[Start of section]
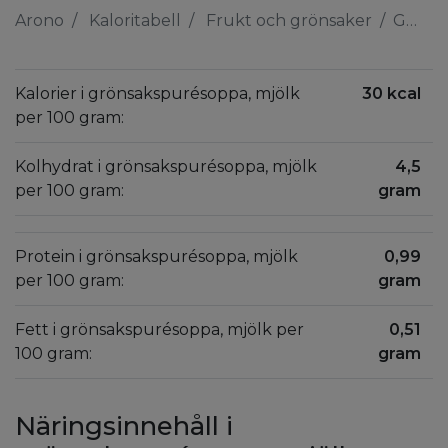
Arono
Kaloritabell
Frukt och grönsaker
Grönsakspurésoppa, mjölk
Kalorier i grönsakspurésoppa, mjölk
30 kcal
per 100 gram:
Kolhydrat i grönsakspurésoppa, mjölk
4,5
per 100 gram:
gram
Protein i grönsakspurésoppa, mjölk
0,99
per 100 gram:
gram
Fett i grönsakspurésoppa, mjölk per
0,51
100 gram:
gram
Näringsinnehåll i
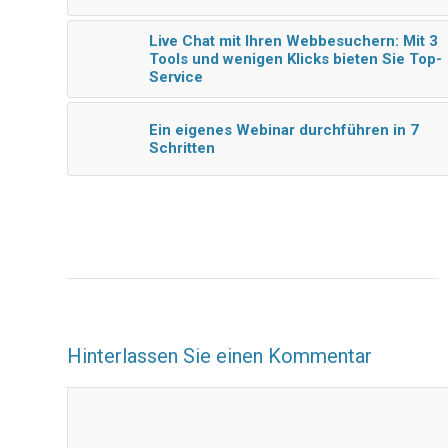
Live Chat mit Ihren Webbesuchern: Mit 3
Tools und wenigen Klicks bieten Sie Top-
Service
Ein eigenes Webinar durchführen in 7
Schritten
Hinterlassen Sie einen Kommentar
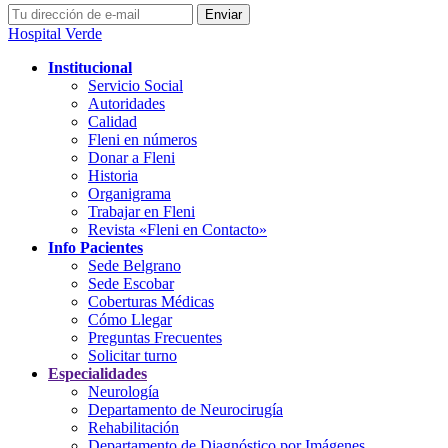
Hospital Verde
Institucional
Servicio Social
Autoridades
Calidad
Fleni en números
Donar a Fleni
Historia
Organigrama
Trabajar en Fleni
Revista «Fleni en Contacto»
Info Pacientes
Sede Belgrano
Sede Escobar
Coberturas Médicas
Cómo Llegar
Preguntas Frecuentes
Solicitar turno
Especialidades
Neurología
Departamento de Neurocirugía
Rehabilitación
Departamento de Diagnóstico por Imágenes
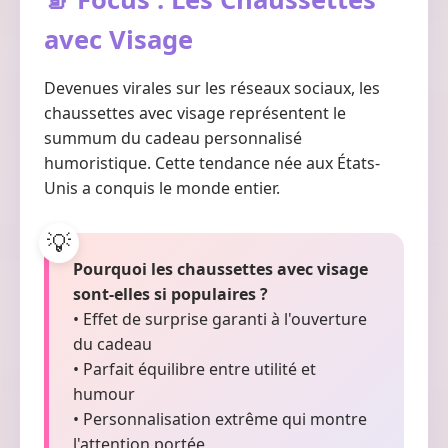
avec Visage
Devenues virales sur les réseaux sociaux, les
chaussettes avec visage représentent le
summum du cadeau personnalisé
humoristique. Cette tendance née aux États-
Unis a conquis le monde entier.
Pourquoi les chaussettes avec visage
sont-elles si populaires ?
• Effet de surprise garanti à l'ouverture
du cadeau
• Parfait équilibre entre utilité et
humour
• Personnalisation extrême qui montre
l'attention portée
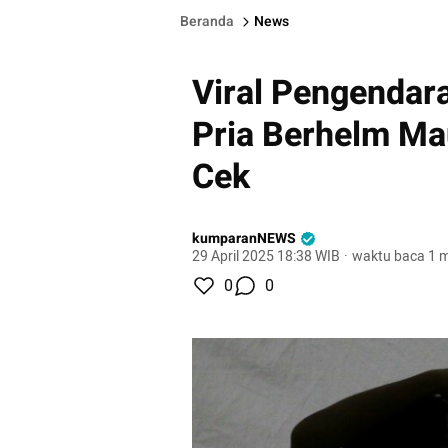
Beranda
News
Viral Pengendara
Pria Berhelm Ma
Cek
kumparanNEWS
29 April 2025 18:38 WIB
·
waktu baca 1 m
0
0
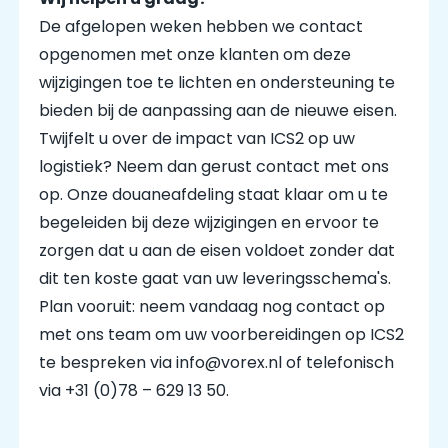
De afgelopen weken hebben we contact
opgenomen met onze klanten om deze
wijzigingen toe te lichten en ondersteuning te
bieden bij de aanpassing aan de nieuwe eisen.
Twijfelt u over de impact van ICS2 op uw
logistiek? Neem dan gerust contact met ons
op. Onze douaneafdeling staat klaar om u te
begeleiden bij deze wijzigingen en ervoor te
zorgen dat u aan de eisen voldoet zonder dat
dit ten koste gaat van uw leveringsschema's.
Plan vooruit: neem vandaag nog contact op
met ons team om uw voorbereidingen op ICS2
te bespreken via info@vorex.nl of telefonisch
via +31 (0)78 – 629 13 50.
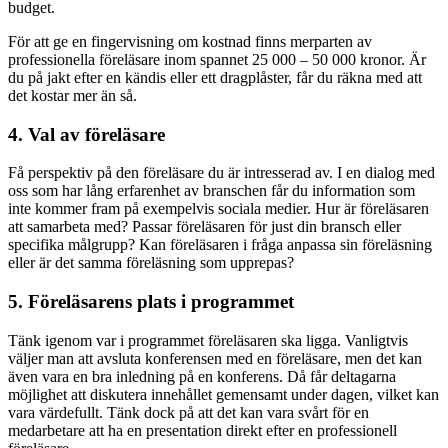
budget.
För att ge en fingervisning om kostnad finns merparten av
professionella föreläsare inom spannet 25 000 – 50 000 kronor. Är
du på jakt efter en kändis eller ett dragplåster, får du räkna med att
det kostar mer än så.
4. Val av föreläsare
Få perspektiv på den föreläsare du är intresserad av. I en dialog med
oss som har lång erfarenhet av branschen får du information som
inte kommer fram på exempelvis sociala medier. Hur är föreläsaren
att samarbeta med? Passar föreläsaren för just din bransch eller
specifika målgrupp? Kan föreläsaren i fråga anpassa sin föreläsning
eller är det samma föreläsning som upprepas?
5. Föreläsarens plats i programmet
Tänk igenom var i programmet föreläsaren ska ligga. Vanligtvis
väljer man att avsluta konferensen med en föreläsare, men det kan
även vara en bra inledning på en konferens. Då får deltagarna
möjlighet att diskutera innehållet gemensamt under dagen, vilket kan
vara värdefullt. Tänk dock på att det kan vara svårt för en
medarbetare att ha en presentation direkt efter en professionell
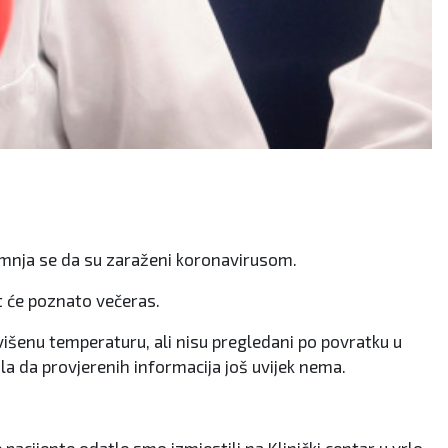
sumnja se da su zaraženi koronavirusom.
it će poznato večeras.
 povišenu temperaturu, ali nisu pregledani po povratku u
vila da provjerenih informacija još uvijek nema.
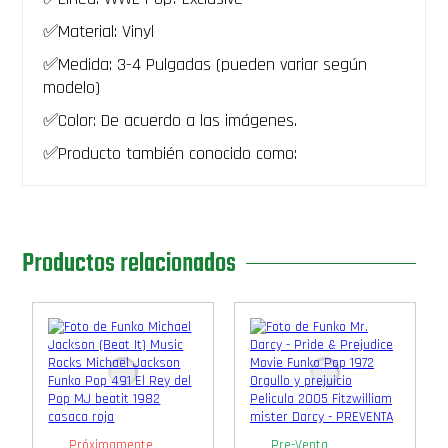
✅Material: Vinyl
✅Medida: 3-4 Pulgadas (pueden variar según
modelo)
✅Color: De acuerdo a las imágenes.
✅Producto también conocido como:
Productos relacionados
Próximamente
Pre-Venta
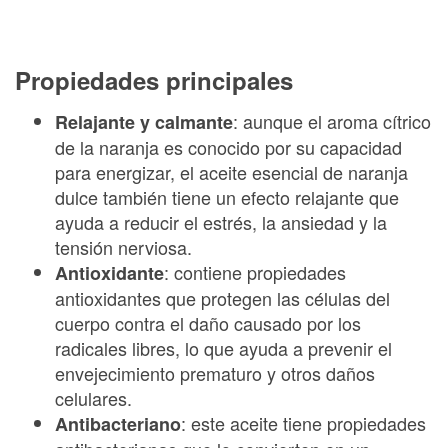
Propiedades principales
: aunque el aroma cítrico
Relajante y calmante
de la naranja es conocido por su capacidad
para energizar, el aceite esencial de naranja
dulce también tiene un efecto relajante que
ayuda a reducir el estrés, la ansiedad y la
tensión nerviosa.
: contiene propiedades
Antioxidante
antioxidantes que protegen las células del
cuerpo contra el daño causado por los
radicales libres, lo que ayuda a prevenir el
envejecimiento prematuro y otros daños
celulares.
: este aceite tiene propiedades
Antibacteriano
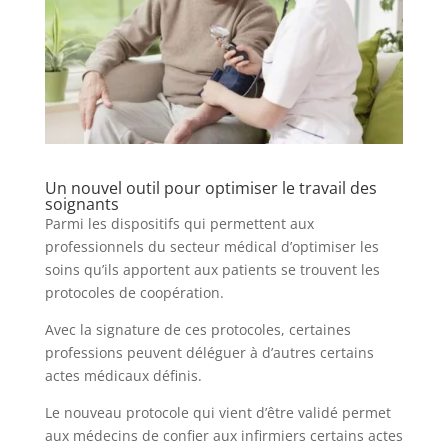
Un nouvel outil pour optimiser le travail des
soignants
Parmi les dispositifs qui permettent aux
professionnels du secteur médical d’optimiser les
soins qu’ils apportent aux patients se trouvent les
protocoles de coopération.
Avec la signature de ces protocoles, certaines
professions peuvent déléguer à d’autres certains
actes médicaux définis.
Le nouveau protocole qui vient d’être validé permet
aux médecins de confier aux infirmiers certains actes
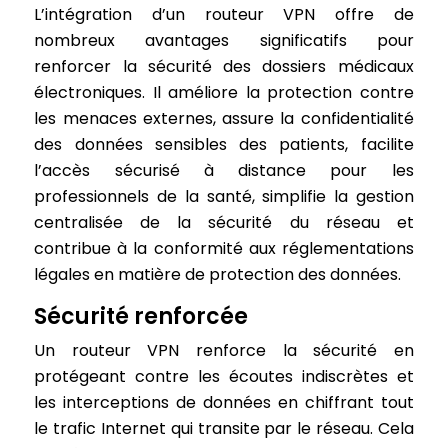
L’intégration d’un routeur VPN offre de
nombreux avantages significatifs pour
renforcer la sécurité des dossiers médicaux
électroniques. Il améliore la protection contre
les menaces externes, assure la confidentialité
des données sensibles des patients, facilite
l’accès sécurisé à distance pour les
professionnels de la santé, simplifie la gestion
centralisée de la sécurité du réseau et
contribue à la conformité aux réglementations
légales en matière de protection des données.
Sécurité renforcée
Un routeur VPN renforce la sécurité en
protégeant contre les écoutes indiscrètes et
les interceptions de données en chiffrant tout
le trafic Internet qui transite par le réseau. Cela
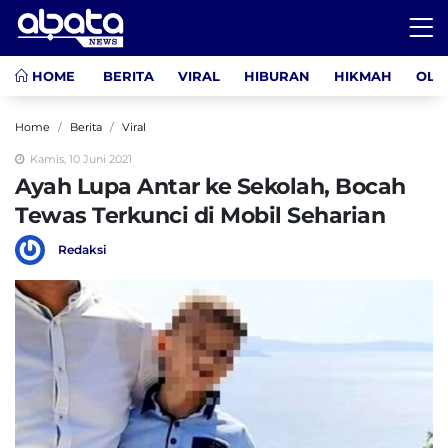
HOME
BERITA
VIRAL
HIBURAN
HIKMAH
OLA
Home
Berita
Viral
Kamis, 10 Juni 2021
Ayah Lupa Antar ke Sekolah, Bocah
Tewas Terkunci di Mobil Seharian
Redaksi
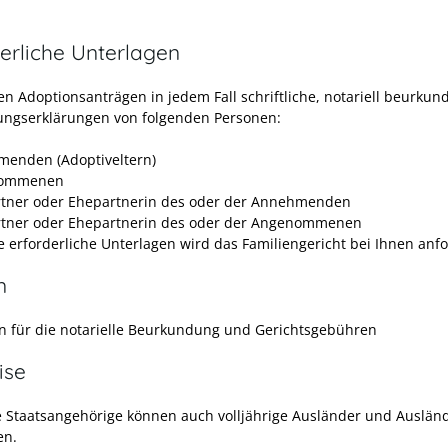
erliche Unterlagen
n Adoptionsanträgen in jedem Fall schriftliche, notariell beurkun
gungserklärungen von folgenden Personen:
enden (Adoptiveltern)
ommenen
tner oder Ehepartnerin des oder der Annehmenden
tner oder Ehepartnerin des oder der Angenommenen
e erforderliche Unterlagen wird das Familiengericht bei Ihnen anf
n
 für die notarielle Beurkundung und Gerichtsgebühren
ise
 Staatsangehörige können auch volljährige Ausländer und Auslän
en.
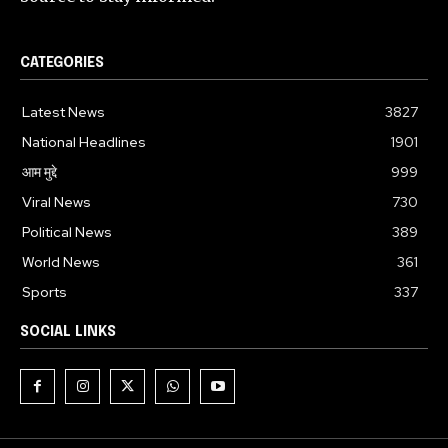
CATEGORIES
Latest News
3827
National Headlines
1901
आम मुद्दे
999
Viral News
730
Political News
389
World News
361
Sports
337
SOCIAL LINKS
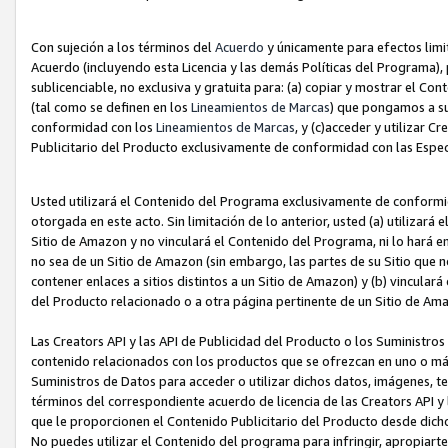
Con sujeción a los términos del
Acuerdo
y únicamente para efectos limi
Acuerdo (incluyendo esta Licencia y las demás Políticas del Programa), 
sublicenciable, no exclusiva y gratuita para: (a) copiar y mostrar el Co
(tal como se definen en los
Lineamientos de Marcas
) que pongamos a su
conformidad con los
Lineamientos de Marcas
, y (c)acceder y utilizar 
Publicitario del Producto exclusivamente de conformidad con las Especi
Usted utilizará el Contenido del Programa exclusivamente de conformi
otorgada en este acto. Sin limitación de lo anterior, usted (a) utilizar
Sitio de Amazon y no vinculará el Contenido del Programa, ni lo hará e
no sea de un Sitio de Amazon (sin embargo, las partes de su Sitio qu
contener enlaces a sitios distintos a un Sitio de Amazon) y (b) vincula
del Producto relacionado o a otra página pertinente de un Sitio de Ama
Las Creators API y las API de Publicidad del Producto o los Suministro
contenido relacionados con los productos que se ofrezcan en uno o más si
Suministros de Datos para acceder o utilizar dichos datos, imágenes, te
términos del correspondiente acuerdo de licencia de las Creators API y 
que le proporcionen el Contenido Publicitario del Producto desde dichos
No puedes utilizar el Contenido del programa para infringir, apropiart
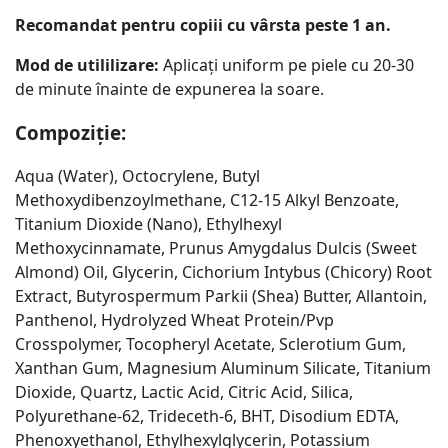
Recomandat pentru copiii cu vârsta peste 1 an.
Mod de utililizare:
Aplicați uniform pe piele cu 20-30
de minute înainte de expunerea la soare.
Compoziție:
Aqua (Water), Octocrylene, Butyl
Methoxydibenzoylmethane, C12-15 Alkyl Benzoate,
Titanium Dioxide (Nano), Ethylhexyl
Methoxycinnamate, Prunus Amygdalus Dulcis (Sweet
Almond) Oil, Glycerin, Cichorium Intybus (Chicory) Root
Extract, Butyrospermum Parkii (Shea) Butter, Allantoin,
Panthenol, Hydrolyzed Wheat Protein/Pvp
Crosspolymer, Tocopheryl Acetate, Sclerotium Gum,
Xanthan Gum, Magnesium Aluminum Silicate, Titanium
Dioxide, Quartz, Lactic Acid, Citric Acid, Silica,
Polyurethane-62, Trideceth-6, BHT, Disodium EDTA,
Phenoxyethanol, Ethylhexylglycerin, Potassium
[End of section]
- **WHAT THE TASK ASKS**
The copy should hold only the lines from the one with "att samarbeta med?" through the one with "el aroma cítrico", exactly as they stand above. Leave out the pictures.

- **RESPONSE TO THE EXERCISE**
att samarbeta med? Passar föreläsaren för just din bransch eller
specifika målgrupp? Kan föreläsaren i fråga anpassa sin föreläsning
eller är det samma föreläsning som upprepas?
5. Föreläsarens plats i programmet
Tänk igenom var i programmet föreläsaren ska ligga. Vanligtvis
väljer man att avsluta konferensen med en föreläsare, men det kan
även vara en bra inledning på en konferens. Då får deltagarna
möjlighet att diskutera innehållet gemensamt under dagen, vilket kan
vara värdefullt. Tänk dock på att det kan vara svårt för en
medarbetare att ha en presentation direkt efter en professionell
sumnja se da su zaraženi koronavirusom.
it će poznato večeras.
 povišenu temperaturu, ali nisu pregledani po povratku u
vila da provjerenih informacija još uvijek nema.
✅Material: Vinyl
✅Medida: 3-4 Pulgadas (pueden variar según
modelo)
✅Color: De acuerdo a las imágenes.
✅Producto también conocido como:
Productos relacionados
Próximamente
Pre-Venta
Propiedades principales
: aunque el aroma cítrico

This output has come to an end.